(Yicai Global) Aug. 7 -- The March weather was cold and misty. Zhou Shihong, a young woman in her twenties, was pacing up and down with worry. "These days the four seasons are not clearly demarcated. The bees are afraid of the chill and damp and won't start work until the weather warms up. This affects our honey harvest," she sighs.
The poverty stricken county of Ningshaan is one of China's primary apiculture regions. Resting on the gentle southern slopes of the Qinling mountain range that traverses central China, Ningshaan county is 90% forest. It is home to aspen trees, lacquer trees, gallnuts, Chinese chestnuts, all of which are a paradise for nectar-seeking bees.
Legend has it that traditional beekeeping methods were handed down by the mythical Chinese deity Shen Nong's mother who domesticated the bees when she moved with her clan to live in the mountains.

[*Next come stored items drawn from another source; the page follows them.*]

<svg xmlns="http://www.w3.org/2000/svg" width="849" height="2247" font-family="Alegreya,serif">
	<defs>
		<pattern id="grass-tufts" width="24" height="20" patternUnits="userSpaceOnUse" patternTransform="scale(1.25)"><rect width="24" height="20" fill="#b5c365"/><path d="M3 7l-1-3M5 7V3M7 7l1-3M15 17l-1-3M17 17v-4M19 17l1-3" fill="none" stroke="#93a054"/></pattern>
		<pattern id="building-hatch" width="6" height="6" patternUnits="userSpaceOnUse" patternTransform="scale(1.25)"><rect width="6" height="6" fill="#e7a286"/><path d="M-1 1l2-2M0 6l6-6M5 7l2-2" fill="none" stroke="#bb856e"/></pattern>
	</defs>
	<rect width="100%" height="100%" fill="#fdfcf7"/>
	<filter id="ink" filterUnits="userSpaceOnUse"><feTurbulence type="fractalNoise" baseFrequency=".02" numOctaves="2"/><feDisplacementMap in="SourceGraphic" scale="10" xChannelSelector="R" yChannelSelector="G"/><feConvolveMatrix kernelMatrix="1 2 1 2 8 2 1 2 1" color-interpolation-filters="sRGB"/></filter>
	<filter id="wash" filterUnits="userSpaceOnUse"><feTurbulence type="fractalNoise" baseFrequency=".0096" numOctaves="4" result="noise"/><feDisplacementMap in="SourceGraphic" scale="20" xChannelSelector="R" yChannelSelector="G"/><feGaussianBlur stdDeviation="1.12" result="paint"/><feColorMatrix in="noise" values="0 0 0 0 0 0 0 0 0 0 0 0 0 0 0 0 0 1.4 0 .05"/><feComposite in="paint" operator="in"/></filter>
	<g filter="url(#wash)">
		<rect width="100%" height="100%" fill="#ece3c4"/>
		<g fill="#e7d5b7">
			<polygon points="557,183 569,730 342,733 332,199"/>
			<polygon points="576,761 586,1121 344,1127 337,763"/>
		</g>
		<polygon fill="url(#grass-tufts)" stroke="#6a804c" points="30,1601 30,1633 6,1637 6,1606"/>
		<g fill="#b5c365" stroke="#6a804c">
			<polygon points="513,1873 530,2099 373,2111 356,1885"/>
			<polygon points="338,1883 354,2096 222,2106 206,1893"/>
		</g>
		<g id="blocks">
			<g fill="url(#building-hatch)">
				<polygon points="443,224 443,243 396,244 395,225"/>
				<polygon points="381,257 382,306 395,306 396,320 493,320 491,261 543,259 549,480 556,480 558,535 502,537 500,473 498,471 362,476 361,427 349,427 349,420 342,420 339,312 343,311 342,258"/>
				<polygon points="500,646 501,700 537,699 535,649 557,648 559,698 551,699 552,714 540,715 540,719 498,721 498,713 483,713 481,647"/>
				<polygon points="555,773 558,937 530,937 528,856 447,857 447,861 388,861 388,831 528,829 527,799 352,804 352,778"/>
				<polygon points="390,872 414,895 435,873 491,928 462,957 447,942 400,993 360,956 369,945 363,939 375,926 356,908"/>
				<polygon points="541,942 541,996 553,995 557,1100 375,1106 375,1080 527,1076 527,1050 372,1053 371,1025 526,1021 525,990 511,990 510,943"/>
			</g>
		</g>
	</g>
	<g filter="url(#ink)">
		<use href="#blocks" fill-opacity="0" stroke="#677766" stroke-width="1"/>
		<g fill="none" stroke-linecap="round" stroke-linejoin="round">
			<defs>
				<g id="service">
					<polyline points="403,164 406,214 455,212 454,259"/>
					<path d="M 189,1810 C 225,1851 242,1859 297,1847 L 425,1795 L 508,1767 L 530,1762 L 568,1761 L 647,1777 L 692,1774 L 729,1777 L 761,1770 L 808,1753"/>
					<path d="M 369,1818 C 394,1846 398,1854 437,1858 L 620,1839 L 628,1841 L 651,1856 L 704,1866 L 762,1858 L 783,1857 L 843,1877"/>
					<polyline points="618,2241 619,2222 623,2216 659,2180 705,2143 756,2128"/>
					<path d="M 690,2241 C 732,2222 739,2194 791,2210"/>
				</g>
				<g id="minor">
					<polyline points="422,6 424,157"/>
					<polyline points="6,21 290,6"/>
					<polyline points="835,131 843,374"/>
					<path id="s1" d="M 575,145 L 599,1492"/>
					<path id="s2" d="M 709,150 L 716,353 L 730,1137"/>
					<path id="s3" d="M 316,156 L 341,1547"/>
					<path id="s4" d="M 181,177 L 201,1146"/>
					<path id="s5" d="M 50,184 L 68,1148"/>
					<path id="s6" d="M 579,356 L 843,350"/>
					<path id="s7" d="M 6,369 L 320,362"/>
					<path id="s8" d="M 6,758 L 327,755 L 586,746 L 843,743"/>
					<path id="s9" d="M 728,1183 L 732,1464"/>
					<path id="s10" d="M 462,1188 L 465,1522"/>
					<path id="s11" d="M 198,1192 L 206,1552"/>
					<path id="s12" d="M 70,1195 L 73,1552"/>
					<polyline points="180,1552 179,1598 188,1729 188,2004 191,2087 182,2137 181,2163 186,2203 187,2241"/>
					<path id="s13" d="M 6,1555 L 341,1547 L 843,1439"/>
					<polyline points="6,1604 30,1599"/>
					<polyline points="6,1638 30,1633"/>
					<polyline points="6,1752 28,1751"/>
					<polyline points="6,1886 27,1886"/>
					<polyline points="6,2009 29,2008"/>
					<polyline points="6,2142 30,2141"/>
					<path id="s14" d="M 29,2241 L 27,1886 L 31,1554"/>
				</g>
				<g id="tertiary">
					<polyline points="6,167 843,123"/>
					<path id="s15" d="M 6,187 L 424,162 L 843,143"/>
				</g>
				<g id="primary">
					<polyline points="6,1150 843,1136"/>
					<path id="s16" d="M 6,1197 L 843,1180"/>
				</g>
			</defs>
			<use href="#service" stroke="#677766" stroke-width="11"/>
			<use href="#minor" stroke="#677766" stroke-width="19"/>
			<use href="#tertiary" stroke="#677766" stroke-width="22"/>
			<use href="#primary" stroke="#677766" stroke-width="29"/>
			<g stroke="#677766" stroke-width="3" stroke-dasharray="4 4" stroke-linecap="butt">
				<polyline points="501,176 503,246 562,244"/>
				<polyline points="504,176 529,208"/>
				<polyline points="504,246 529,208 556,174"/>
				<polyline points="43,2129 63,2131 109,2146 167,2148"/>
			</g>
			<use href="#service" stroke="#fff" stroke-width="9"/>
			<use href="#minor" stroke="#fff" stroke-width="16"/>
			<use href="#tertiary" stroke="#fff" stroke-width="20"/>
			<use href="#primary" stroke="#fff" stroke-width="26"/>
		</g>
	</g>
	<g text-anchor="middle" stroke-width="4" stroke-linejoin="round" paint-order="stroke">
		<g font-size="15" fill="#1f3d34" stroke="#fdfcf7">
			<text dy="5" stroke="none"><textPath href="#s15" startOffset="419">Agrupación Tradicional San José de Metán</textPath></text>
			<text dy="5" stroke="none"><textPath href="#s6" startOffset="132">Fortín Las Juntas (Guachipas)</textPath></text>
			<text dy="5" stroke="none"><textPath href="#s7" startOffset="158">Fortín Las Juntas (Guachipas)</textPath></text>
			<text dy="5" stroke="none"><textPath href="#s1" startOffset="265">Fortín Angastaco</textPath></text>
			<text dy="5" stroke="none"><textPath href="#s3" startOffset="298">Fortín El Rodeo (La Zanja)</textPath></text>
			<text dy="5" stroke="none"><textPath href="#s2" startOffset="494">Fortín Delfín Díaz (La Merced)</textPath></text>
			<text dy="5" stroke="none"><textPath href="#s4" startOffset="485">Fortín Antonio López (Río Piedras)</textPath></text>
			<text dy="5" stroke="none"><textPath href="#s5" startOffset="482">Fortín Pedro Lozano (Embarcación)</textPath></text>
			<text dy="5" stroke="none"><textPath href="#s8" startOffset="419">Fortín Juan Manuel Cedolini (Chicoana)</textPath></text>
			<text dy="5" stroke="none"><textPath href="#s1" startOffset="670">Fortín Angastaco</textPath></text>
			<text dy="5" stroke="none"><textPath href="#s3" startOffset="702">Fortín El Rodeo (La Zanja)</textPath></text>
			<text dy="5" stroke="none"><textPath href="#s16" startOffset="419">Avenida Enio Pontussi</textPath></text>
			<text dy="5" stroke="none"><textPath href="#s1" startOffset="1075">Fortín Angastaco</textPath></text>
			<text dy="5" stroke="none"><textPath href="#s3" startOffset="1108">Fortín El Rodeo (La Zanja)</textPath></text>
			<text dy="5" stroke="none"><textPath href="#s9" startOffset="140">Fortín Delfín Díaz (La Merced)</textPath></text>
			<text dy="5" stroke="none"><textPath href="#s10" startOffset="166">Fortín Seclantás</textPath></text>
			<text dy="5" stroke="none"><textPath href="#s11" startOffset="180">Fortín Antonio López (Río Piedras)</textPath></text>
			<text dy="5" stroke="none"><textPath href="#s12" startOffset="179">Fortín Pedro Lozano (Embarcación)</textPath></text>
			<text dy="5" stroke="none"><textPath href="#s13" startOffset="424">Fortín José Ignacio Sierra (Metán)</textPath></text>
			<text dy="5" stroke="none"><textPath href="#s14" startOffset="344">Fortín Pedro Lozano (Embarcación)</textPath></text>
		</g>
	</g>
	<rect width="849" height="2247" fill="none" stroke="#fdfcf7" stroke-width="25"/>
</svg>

Nowadays, almost every family in the county has bee hives at home, and the sweet taste of honey brightens the otherwise mundane everyday lives of this isolated community.
Zhou Shihong's path to beekeeper was not a direct one. She was forced to find employment at a young age after her father passed away in 2009 due to cancer, and the family was left destitute. Her dreams of going to university were dashed and in order to look after her young brother and disabled mother, she found a job as a waitress at a local hotel. The job was poorly paid and she was unable to save any money.
In 2011 she was watching TV when she saw a program about a young female farm worker who had become rich by bee farming. She decided to also try her hand at it. Her family had always kept bees and her father would each year give herself and her brother a slab of honey to suck on. It was so much sweeter than candy.
The villagers thought she was a fool to try and turn making honey into a viable business. They dubbed her the 'Crazy Young Woman' but her resolve did not waver. She bought ten bee hives and began to learn the techniques of beekeeping. Once she started to produce her own honey she was delighted to find out that her honey tasted almost the same as her father's did.
In 2013 Zhou Shihong founded the Pear Orchard Beekeeping Co-operative. Her aim was for this to be a communal effort and for all profits made to be split between the members, thus benefiting the community as a whole.
"It is not enough for one person to eat and feel full. Everyone must eat and feel full," she said.
Zhou Shihong joined forces with 30 large beekeeping households and 72 impoverished families and together they harvested, packaged and distributed their honey under the brand name 'Crazy Young Woman'.
However harvesting a living product is always subject to the whims and forces of nature, and bees in particular are very susceptible to disease.
Two years ago, Zhou Shihong's bees suddenly started to die. They were for some reason unable to find their way back home and great piles of dead bees accumulated outside the hives. The infection spread rapidly, and within days the bee colonies in 200 hives had been wiped out.
At a cost of USD 150 per hive, this was a devastating blow for Zhou Shihong. It hit her hard and she seriously contemplated cutting her losses and selling the business. But with the encouragement of her family and friends she regained her determination and drive. There was still time to prepare the hives for the next honey harvest season. This irrepressible 'Crazy Young Woman' borrowed USD30,000 and started again.
In line with the Chinese government's directive to accelerate the development of specialty products from the rural areas, real estate developer Country Garden Holdings Co. Ltd's poverty relief teams reached Nanshaan in May 2018. They instantly saw the potential in marketing the region's honey. Their experts estimated that each year there was potential for at least 10,000 hives, which would produce at least 1,000 tonnes of honey with a retail value of over USD14.8 million.
It is entrepreneurs with a motivation and vision similar to Zhou Shihong's who are currently driving the revitalization of China's countryside. Zhou Shihong not only achieved her dream of helping her family out of poverty, she also greatly improved the lives of the 263 members of her co-operative.
In many ways, the 'Crazy Young Woman' resembles the bees she breeds, never worrying about how difficult or long the journey is, rather just concentrating on working hard and bringing home the pollen.
Among the rolling mountains and river valleys of the Qinling Mountains, there are many other entrepreneurs who will bring resources and knowledge to the region, shining a light of hope for villagers in need of better opportunities.